Your instructions:
Go through the data and copy every line in which "among" appears.

————

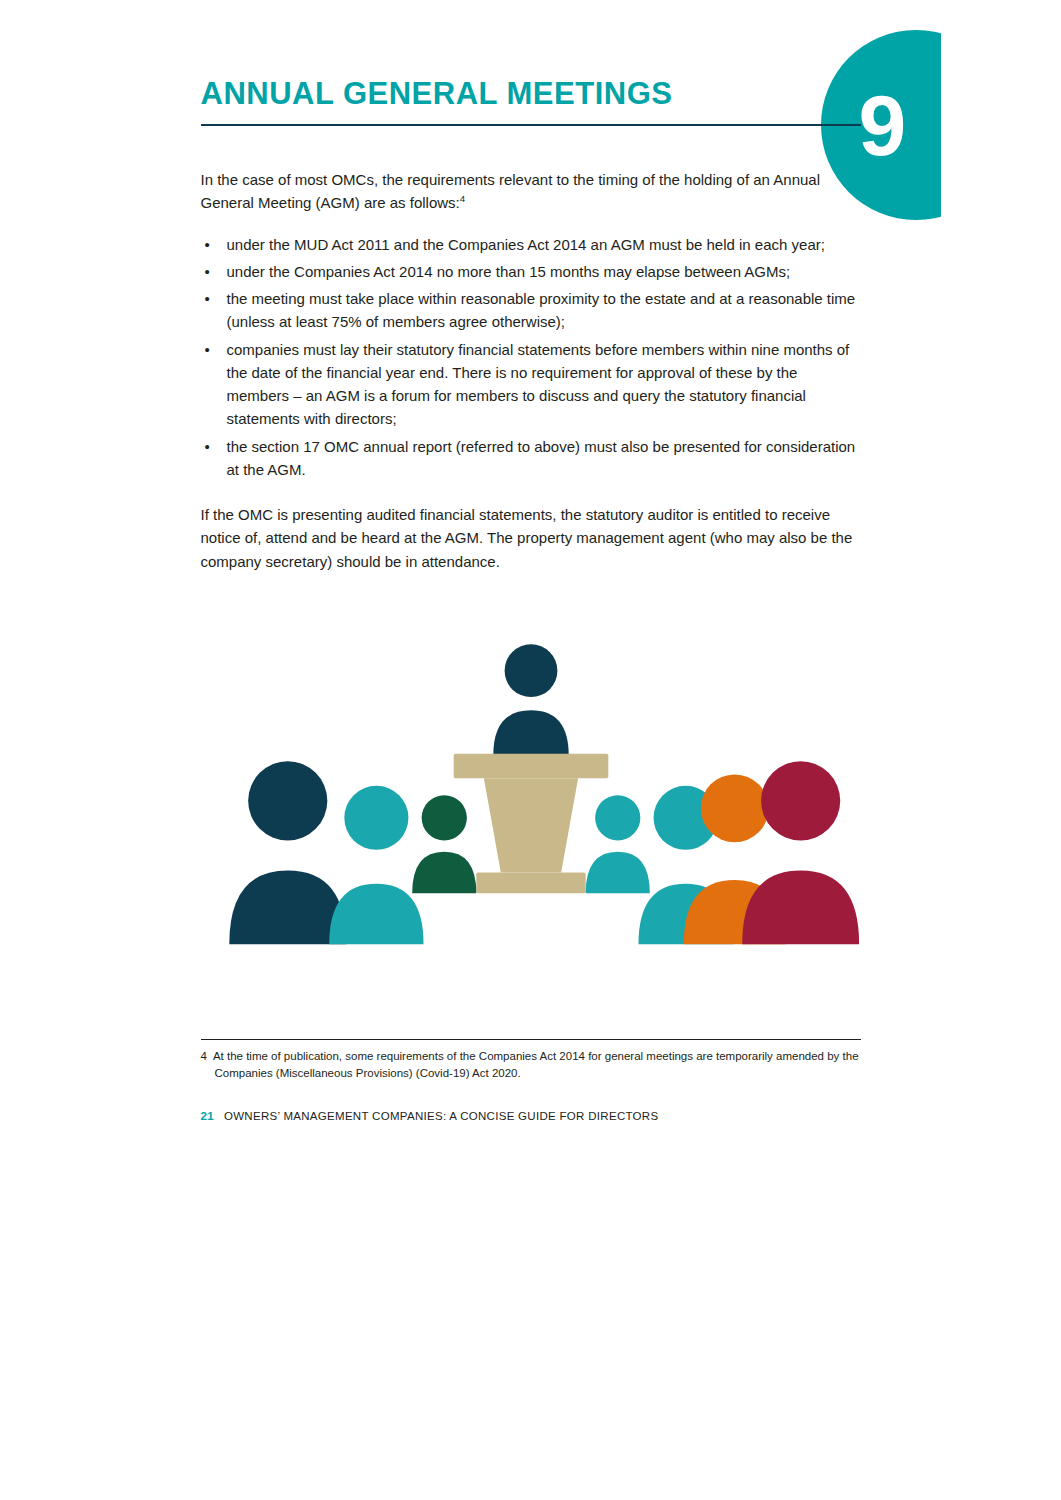9
Annual General Meetings
In the case of most OMCs, the requirements relevant to the timing of the holding of an Annual General Meeting (AGM) are as follows:4
under the MUD Act 2011 and the Companies Act 2014 an AGM must be held in each year;
under the Companies Act 2014 no more than 15 months may elapse between AGMs;
the meeting must take place within reasonable proximity to the estate and at a reasonable time (unless at least 75% of members agree otherwise);
companies must lay their statutory financial statements before members within nine months of the date of the financial year end. There is no requirement for approval of these by the members – an AGM is a forum for members to discuss and query the statutory financial statements with directors;
the section 17 OMC annual report (referred to above) must also be presented for consideration at the AGM.
If the OMC is presenting audited financial statements, the statutory auditor is entitled to receive notice of, attend and be heard at the AGM. The property management agent (who may also be the company secretary) should be in attendance.
4 At the time of publication, some requirements of the Companies Act 2014 for general meetings are temporarily amended by the Companies (Miscellaneous Provisions) (Covid-19) Act 2020.
21 OWNERS’ MANAGEMENT COMPANIES: A CONCISE GUIDE FOR DIRECTORS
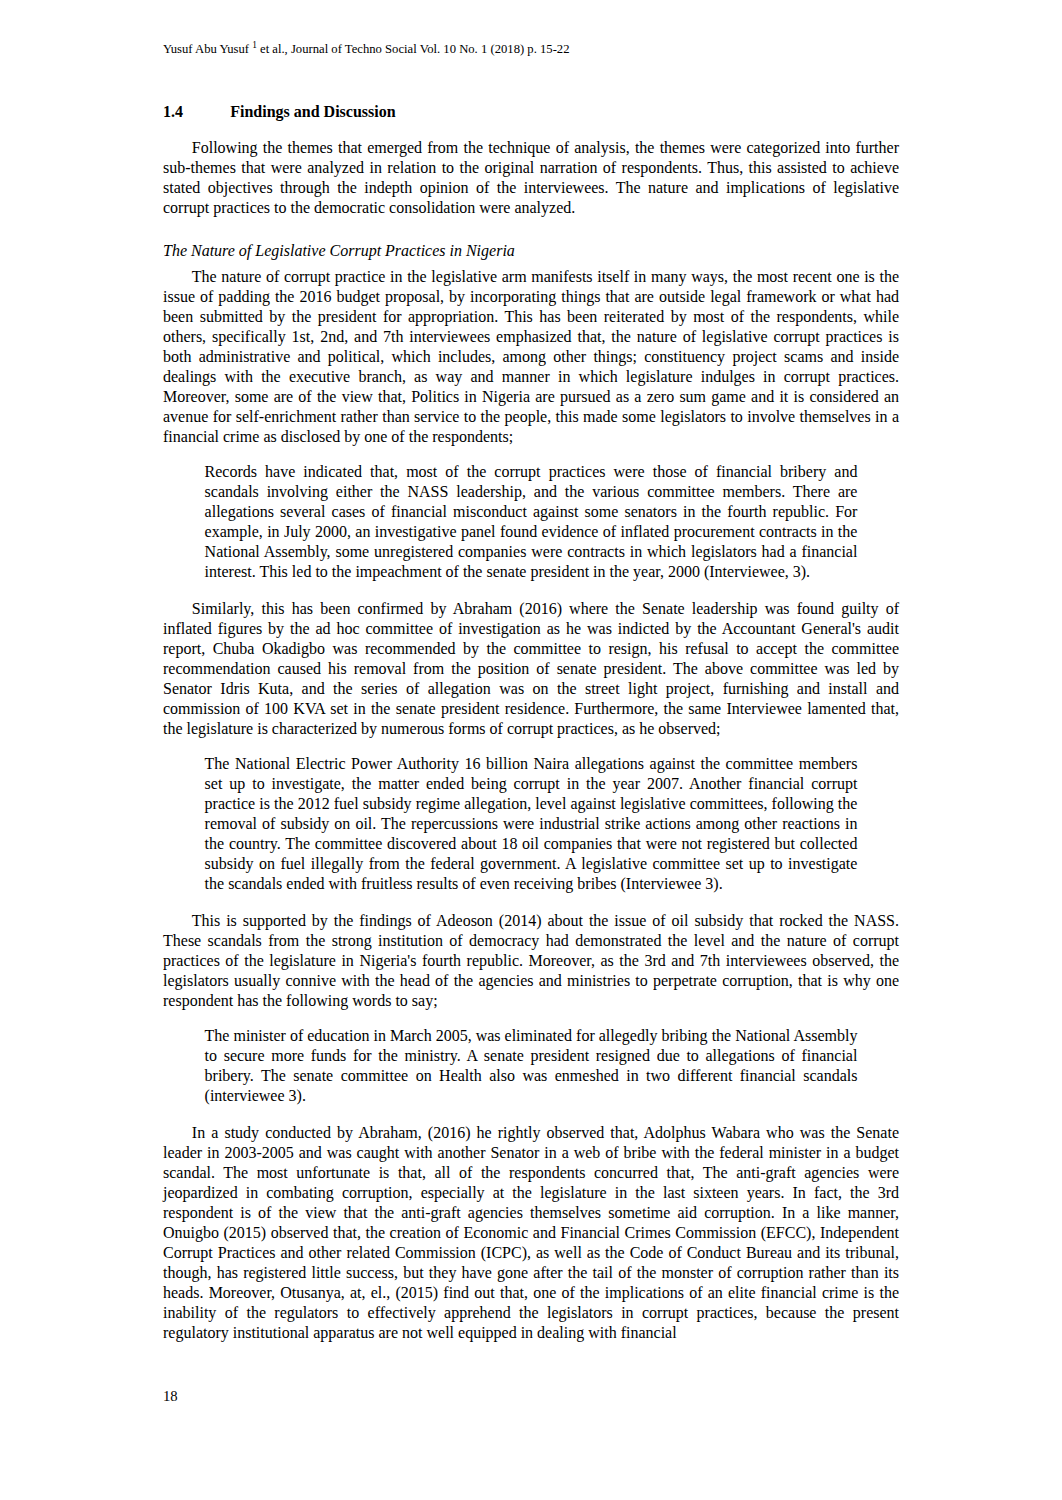Yusuf Abu Yusuf 1 et al., Journal of Techno Social Vol. 10 No. 1 (2018) p. 15-22
1.4 Findings and Discussion
Following the themes that emerged from the technique of analysis, the themes were categorized into further sub-themes that were analyzed in relation to the original narration of respondents. Thus, this assisted to achieve stated objectives through the indepth opinion of the interviewees. The nature and implications of legislative corrupt practices to the democratic consolidation were analyzed.
The Nature of Legislative Corrupt Practices in Nigeria
The nature of corrupt practice in the legislative arm manifests itself in many ways, the most recent one is the issue of padding the 2016 budget proposal, by incorporating things that are outside legal framework or what had been submitted by the president for appropriation. This has been reiterated by most of the respondents, while others, specifically 1st, 2nd, and 7th interviewees emphasized that, the nature of legislative corrupt practices is both administrative and political, which includes, among other things; constituency project scams and inside dealings with the executive branch, as way and manner in which legislature indulges in corrupt practices. Moreover, some are of the view that, Politics in Nigeria are pursued as a zero sum game and it is considered an avenue for self-enrichment rather than service to the people, this made some legislators to involve themselves in a financial crime as disclosed by one of the respondents;
Records have indicated that, most of the corrupt practices were those of financial bribery and scandals involving either the NASS leadership, and the various committee members. There are allegations several cases of financial misconduct against some senators in the fourth republic. For example, in July 2000, an investigative panel found evidence of inflated procurement contracts in the National Assembly, some unregistered companies were contracts in which legislators had a financial interest. This led to the impeachment of the senate president in the year, 2000 (Interviewee, 3).
Similarly, this has been confirmed by Abraham (2016) where the Senate leadership was found guilty of inflated figures by the ad hoc committee of investigation as he was indicted by the Accountant General's audit report, Chuba Okadigbo was recommended by the committee to resign, his refusal to accept the committee recommendation caused his removal from the position of senate president. The above committee was led by Senator Idris Kuta, and the series of allegation was on the street light project, furnishing and install and commission of 100 KVA set in the senate president residence. Furthermore, the same Interviewee lamented that, the legislature is characterized by numerous forms of corrupt practices, as he observed;
The National Electric Power Authority 16 billion Naira allegations against the committee members set up to investigate, the matter ended being corrupt in the year 2007. Another financial corrupt practice is the 2012 fuel subsidy regime allegation, level against legislative committees, following the removal of subsidy on oil. The repercussions were industrial strike actions among other reactions in the country. The committee discovered about 18 oil companies that were not registered but collected subsidy on fuel illegally from the federal government. A legislative committee set up to investigate the scandals ended with fruitless results of even receiving bribes (Interviewee 3).
This is supported by the findings of Adeoson (2014) about the issue of oil subsidy that rocked the NASS. These scandals from the strong institution of democracy had demonstrated the level and the nature of corrupt practices of the legislature in Nigeria's fourth republic. Moreover, as the 3rd and 7th interviewees observed, the legislators usually connive with the head of the agencies and ministries to perpetrate corruption, that is why one respondent has the following words to say;
The minister of education in March 2005, was eliminated for allegedly bribing the National Assembly to secure more funds for the ministry. A senate president resigned due to allegations of financial bribery. The senate committee on Health also was enmeshed in two different financial scandals (interviewee 3).
In a study conducted by Abraham, (2016) he rightly observed that, Adolphus Wabara who was the Senate leader in 2003-2005 and was caught with another Senator in a web of bribe with the federal minister in a budget scandal. The most unfortunate is that, all of the respondents concurred that, The anti-graft agencies were jeopardized in combating corruption, especially at the legislature in the last sixteen years. In fact, the 3rd respondent is of the view that the anti-graft agencies themselves sometime aid corruption. In a like manner, Onuigbo (2015) observed that, the creation of Economic and Financial Crimes Commission (EFCC), Independent Corrupt Practices and other related Commission (ICPC), as well as the Code of Conduct Bureau and its tribunal, though, has registered little success, but they have gone after the tail of the monster of corruption rather than its heads. Moreover, Otusanya, at, el., (2015) find out that, one of the implications of an elite financial crime is the inability of the regulators to effectively apprehend the legislators in corrupt practices, because the present regulatory institutional apparatus are not well equipped in dealing with financial
18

————

Exercise output:
The nature of corrupt practice in the legislative arm manifests itself in many ways, the most recent one is the issue of padding the 2016 budget proposal, by incorporating things that are outside legal framework or what had been submitted by the president for appropriation. This has been reiterated by most of the respondents, while others, specifically 1st, 2nd, and 7th interviewees emphasized that, the nature of legislative corrupt practices is both administrative and political, which includes, among other things; constituency project scams and inside dealings with the executive branch, as way and manner in which legislature indulges in corrupt practices. Moreover, some are of the view that, Politics in Nigeria are pursued as a zero sum game and it is considered an avenue for self-enrichment rather than service to the people, this made some legislators to involve themselves in a financial crime as disclosed by one of the respondents;
The National Electric Power Authority 16 billion Naira allegations against the committee members set up to investigate, the matter ended being corrupt in the year 2007. Another financial corrupt practice is the 2012 fuel subsidy regime allegation, level against legislative committees, following the removal of subsidy on oil. The repercussions were industrial strike actions among other reactions in the country. The committee discovered about 18 oil companies that were not registered but collected subsidy on fuel illegally from the federal government. A legislative committee set up to investigate the scandals ended with fruitless results of even receiving bribes (Interviewee 3).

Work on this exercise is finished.